Ball observed how middle-class parents approached school open evenings differently from working-class parents. They asked more questions about academic results, teaching approaches and university progression. They were also more likely to arrange additional visits and meetings with senior staff. Working-class parents, meanwhile, often felt intimidated in these settings and asked fewer questions.

The "Chooser" and the "Chosen"

An important insight from Ball's work is that school choice works both ways - parents choose schools, but schools also choose students. Popular schools can be selective about which students they admit, often favouring those from more advantaged backgrounds who are likely to achieve good results.

This creates what Ball calls a "double selection process":

  • Middle-class parents select "good" schools
  • "Good" schools select middle-class children
  • Working-class families are often left with schools that others have rejected

Implications of Ball's Research

Ball's work has important implications for understanding educational inequality:

💡 Policy Implications

Ball suggests that parental choice policies often:

  • Benefit those who already have educational advantages
  • Create greater segregation between schools
  • Make it harder for disadvantaged schools to improve
  • Disguise class inequality as simply different "choices"

📝 Exam Application

In your exam, you could use Ball's research to:

  • Explain how social class affects educational achievement
  • Evaluate the effectiveness of market-based education policies
  • Discuss whether parental choice increases or decreases inequality
  • Compare with other sociological perspectives on education

Criticisms of Ball's Approach

While Ball's work is influential, some critics argue that:

  • He overemphasises class differences and underplays similarities in parental concerns
  • His research focuses mainly on urban areas where choice is more extensive
  • Some working-class parents are very skilled at navigating school choice
  • The situation may have changed since his original research in the 1990s

Key Quote from Ball

"Choice emerges as a major new factor in maintaining and indeed reinforcing social-class divisions and inequalities."

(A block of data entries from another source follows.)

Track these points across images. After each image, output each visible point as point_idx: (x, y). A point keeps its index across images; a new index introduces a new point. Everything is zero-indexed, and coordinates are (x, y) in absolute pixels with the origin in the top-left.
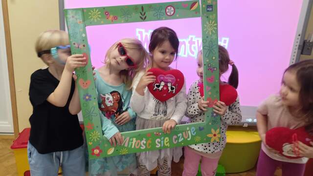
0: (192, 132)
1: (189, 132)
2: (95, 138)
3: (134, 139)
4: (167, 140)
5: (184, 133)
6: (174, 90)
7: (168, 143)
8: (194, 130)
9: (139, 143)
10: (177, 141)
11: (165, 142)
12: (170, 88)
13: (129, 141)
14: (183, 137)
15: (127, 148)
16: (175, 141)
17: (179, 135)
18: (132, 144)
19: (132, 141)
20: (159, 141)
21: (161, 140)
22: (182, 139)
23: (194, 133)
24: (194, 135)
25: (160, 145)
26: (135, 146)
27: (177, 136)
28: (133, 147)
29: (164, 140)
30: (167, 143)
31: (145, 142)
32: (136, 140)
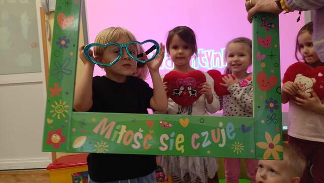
0: (229, 132)
1: (223, 131)
2: (59, 112)
3: (124, 127)
4: (180, 140)
5: (213, 131)
6: (196, 94)
7: (182, 146)
8: (233, 129)
9: (130, 135)
10: (199, 144)
11: (178, 142)
12: (190, 92)
13: (115, 129)
14: (210, 138)
15: (109, 141)
16: (196, 145)
17: (203, 134)
18: (118, 135)
19: (119, 130)
20: (167, 138)
21: (170, 138)
22: (209, 143)
23: (231, 134)
24: (231, 138)
25: (166, 147)
26: (122, 141)
27: (200, 135)
28: (119, 142)
29: (175, 138)
30: (180, 145)
31: (141, 137)
32: (127, 129)
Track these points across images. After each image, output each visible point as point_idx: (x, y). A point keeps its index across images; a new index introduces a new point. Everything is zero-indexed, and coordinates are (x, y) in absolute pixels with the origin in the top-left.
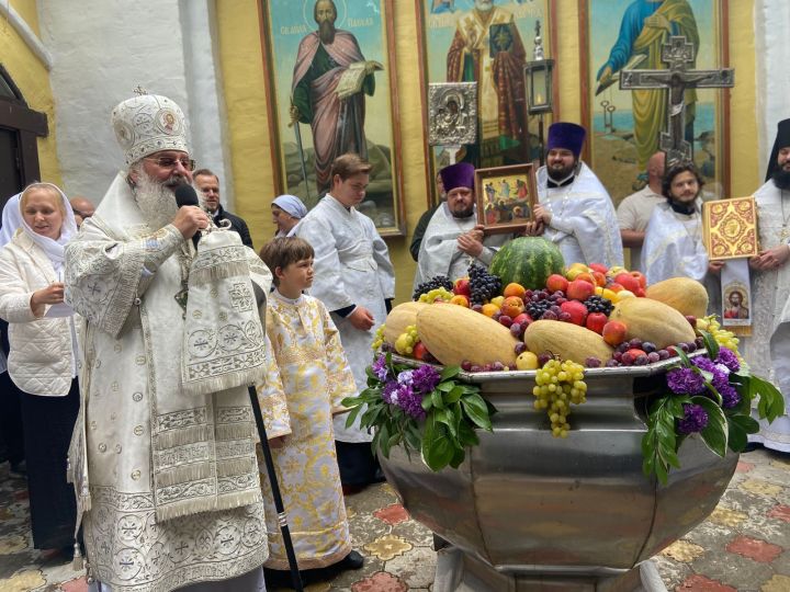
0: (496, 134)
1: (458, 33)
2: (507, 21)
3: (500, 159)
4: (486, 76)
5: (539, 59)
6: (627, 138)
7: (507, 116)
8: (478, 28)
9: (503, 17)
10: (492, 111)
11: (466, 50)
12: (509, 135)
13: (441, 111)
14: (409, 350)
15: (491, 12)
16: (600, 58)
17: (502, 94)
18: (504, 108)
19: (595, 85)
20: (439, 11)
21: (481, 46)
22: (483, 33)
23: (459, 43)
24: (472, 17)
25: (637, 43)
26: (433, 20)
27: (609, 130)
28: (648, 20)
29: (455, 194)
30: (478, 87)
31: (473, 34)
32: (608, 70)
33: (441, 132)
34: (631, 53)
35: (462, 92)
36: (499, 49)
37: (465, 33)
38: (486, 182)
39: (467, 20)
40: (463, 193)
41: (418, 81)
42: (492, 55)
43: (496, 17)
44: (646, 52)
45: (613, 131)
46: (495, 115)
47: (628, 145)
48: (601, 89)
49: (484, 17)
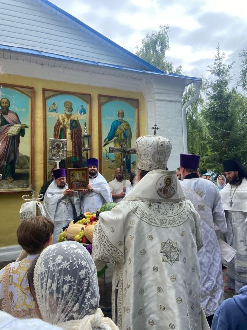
0: (71, 156)
1: (58, 120)
2: (76, 119)
3: (72, 165)
4: (68, 136)
5: (86, 134)
6: (113, 161)
7: (75, 150)
8: (66, 120)
9: (74, 118)
10: (70, 148)
11: (61, 126)
12: (76, 157)
13: (53, 148)
14: (81, 240)
15: (71, 115)
16: (105, 136)
17: (74, 143)
18: (74, 147)
19: (103, 144)
20: (51, 111)
21: (67, 126)
22: (67, 122)
23: (59, 123)
24: (64, 116)
25: (115, 133)
26: (49, 114)
27: (107, 158)
28: (118, 127)
29: (60, 179)
30: (67, 141)
31: (64, 121)
32: (107, 140)
33: (54, 155)
34: (114, 135)
35: (62, 142)
36: (73, 128)
37: (61, 121)
38: (71, 172)
39: (62, 116)
40: (63, 179)
41: (43, 134)
42: (70, 129)
43: (72, 117)
44: (118, 136)
45: (109, 159)
46: (71, 149)
47: (113, 164)
48: (105, 145)
49: (68, 116)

This summarises Ball's central argument - that giving parents "choice" doesn't create equality of opportunity because the ability to make effective choices is unequally distributed.

Summary: Ball's Key Arguments

To summarise Ball's perspective on parental choice:

  • School choice is a classed process that favours the middle class
  • Different social groups approach choice with different resources and priorities
  • The marketisation of education has increased rather than decreased inequality
  • Parental choice policies create the illusion of meritocracy while reinforcing privilege
  • Educational inequality is maintained through seemingly neutral "choices"

Ball's work helps us understand why, despite policies intended to give all parents equal choice, patterns of educational inequality persist in the UK education system.